• **PROBLEM TO WORK ON**
Update the records below by replacing every instance of "Wat je niet wilt missen" with "Niet te missen", keeping everything else the same. Omit the pictures from your answer.

RECORDS PROVIDED Start Marker

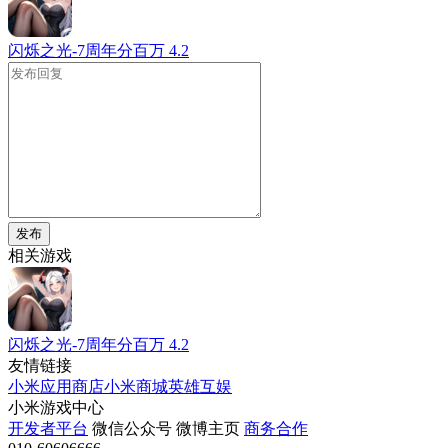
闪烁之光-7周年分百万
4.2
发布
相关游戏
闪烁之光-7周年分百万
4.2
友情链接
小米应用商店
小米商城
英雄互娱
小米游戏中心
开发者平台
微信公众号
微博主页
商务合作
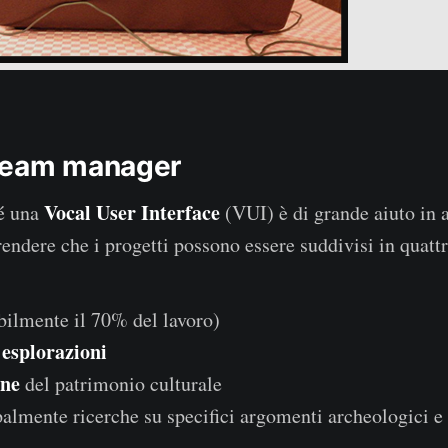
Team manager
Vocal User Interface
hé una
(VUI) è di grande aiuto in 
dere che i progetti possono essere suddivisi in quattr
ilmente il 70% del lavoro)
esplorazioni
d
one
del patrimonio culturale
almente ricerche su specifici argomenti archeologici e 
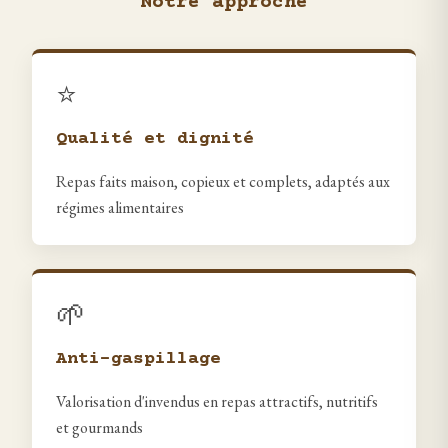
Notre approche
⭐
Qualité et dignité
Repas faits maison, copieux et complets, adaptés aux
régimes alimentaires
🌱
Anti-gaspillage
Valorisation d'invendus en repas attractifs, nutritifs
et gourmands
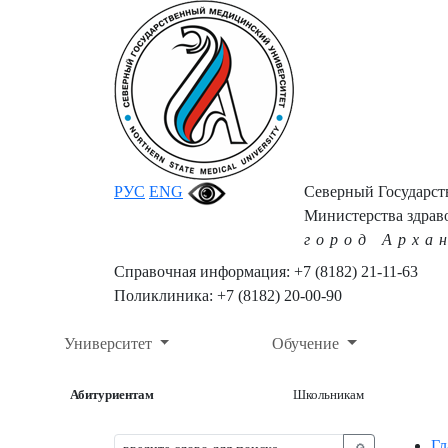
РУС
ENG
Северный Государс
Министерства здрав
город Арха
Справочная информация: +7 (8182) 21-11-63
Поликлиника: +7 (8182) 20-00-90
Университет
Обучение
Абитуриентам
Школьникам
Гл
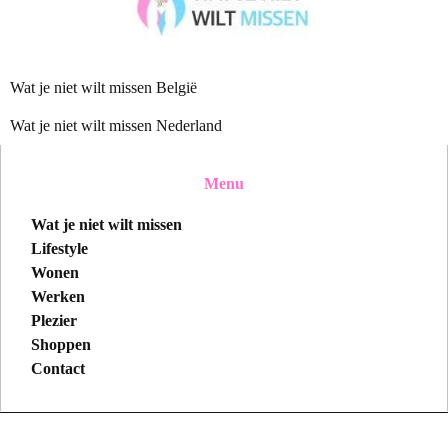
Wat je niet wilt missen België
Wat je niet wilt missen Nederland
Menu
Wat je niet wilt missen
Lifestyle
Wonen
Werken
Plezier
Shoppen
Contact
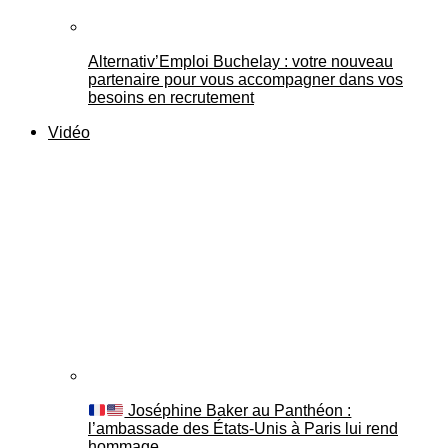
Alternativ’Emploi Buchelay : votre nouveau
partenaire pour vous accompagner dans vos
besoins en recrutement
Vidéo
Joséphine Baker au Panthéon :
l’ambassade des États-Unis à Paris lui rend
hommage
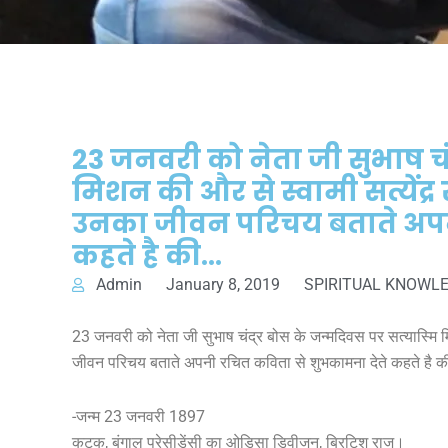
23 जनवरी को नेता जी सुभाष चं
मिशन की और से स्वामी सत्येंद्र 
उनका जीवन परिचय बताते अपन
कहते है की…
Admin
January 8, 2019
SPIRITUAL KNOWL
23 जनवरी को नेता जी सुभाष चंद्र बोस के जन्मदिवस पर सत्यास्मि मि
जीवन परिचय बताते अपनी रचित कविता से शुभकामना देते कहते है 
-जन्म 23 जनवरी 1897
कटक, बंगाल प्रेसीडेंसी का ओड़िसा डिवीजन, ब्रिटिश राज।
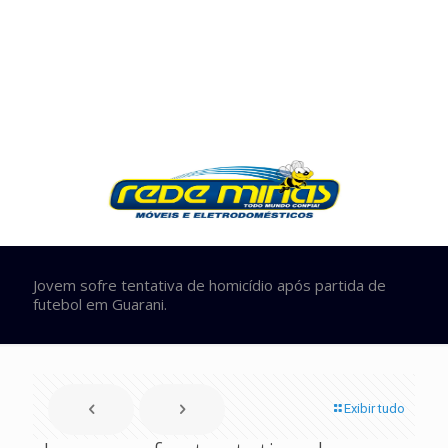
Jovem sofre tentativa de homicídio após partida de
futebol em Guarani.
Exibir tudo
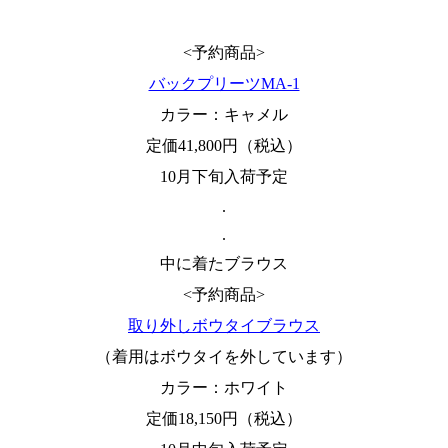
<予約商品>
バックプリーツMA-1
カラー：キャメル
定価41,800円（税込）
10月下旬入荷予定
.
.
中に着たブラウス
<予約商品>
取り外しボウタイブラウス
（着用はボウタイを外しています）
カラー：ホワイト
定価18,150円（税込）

RECORDS PROVIDED End Marker

• **YOUR SOLUTION**
闪烁之光-7周年分百万
4.2
发布
相关游戏
闪烁之光-7周年分百万
4.2
友情链接
小米应用商店
小米商城
英雄互娱
小米游戏中心
开发者平台
微信公众号
微博主页
商务合作
Team manager
Vocal User Interface
hé una
(VUI) è di grande aiuto in 
dere che i progetti possono essere suddivisi in quattr
ilmente il 70% del lavoro)
esplorazioni
d
one
del patrimonio culturale
almente ricerche su specifici argomenti archeologici e 
Notre approche
⭐
Qualité et dignité
Repas faits maison, copieux et complets, adaptés aux
régimes alimentaires
🌱
Anti-gaspillage
Valorisation d'invendus en repas attractifs, nutritifs
et gourmands
РУС
ENG
Северный Государс
Министерства здрав
город Арха
Справочная информация: +7 (8182) 21-11-63
Поликлиника: +7 (8182) 20-00-90
Университет
Обучение
Абитуриентам
Школьникам
Гл
Niet te missen België
Niet te missen Nederland
Menu
Niet te missen
Lifestyle
Wonen
Werken
Plezier
Shoppen
Contact
Alternativ’Emploi Buchelay : votre nouveau
partenaire pour vous accompagner dans vos
besoins en recrutement
Vidéo
Joséphine Baker au Panthéon :
l’ambassade des États-Unis à Paris lui rend
hommage
23 जनवरी को नेता जी सुभाष चं
मिशन की और से स्वामी सत्येंद्र 
उनका जीवन परिचय बताते अपन
कहते है की…
Admin
January 8, 2019
SPIRITUAL KNOWL
23 जनवरी को नेता जी सुभाष चंद्र बोस के जन्मदिवस पर सत्यास्मि मि
जीवन परिचय बताते अपनी रचित कविता से शुभकामना देते कहते है 
-जन्म 23 जनवरी 1897
कटक, बंगाल प्रेसीडेंसी का ओड़िसा डिवीजन, ब्रिटिश राज।
Jovem sofre tentativa de homicídio após partida de
futebol em Guarani.
Exibir tudo
<予約商品>
バックプリーツMA-1
カラー：キャメル
定価41,800円（税込）
10月下旬入荷予定
.
.
中に着たブラウス
<予約商品>
取り外しボウタイブラウス
（着用はボウタイを外しています）
カラー：ホワイト
定価18,150円（税込）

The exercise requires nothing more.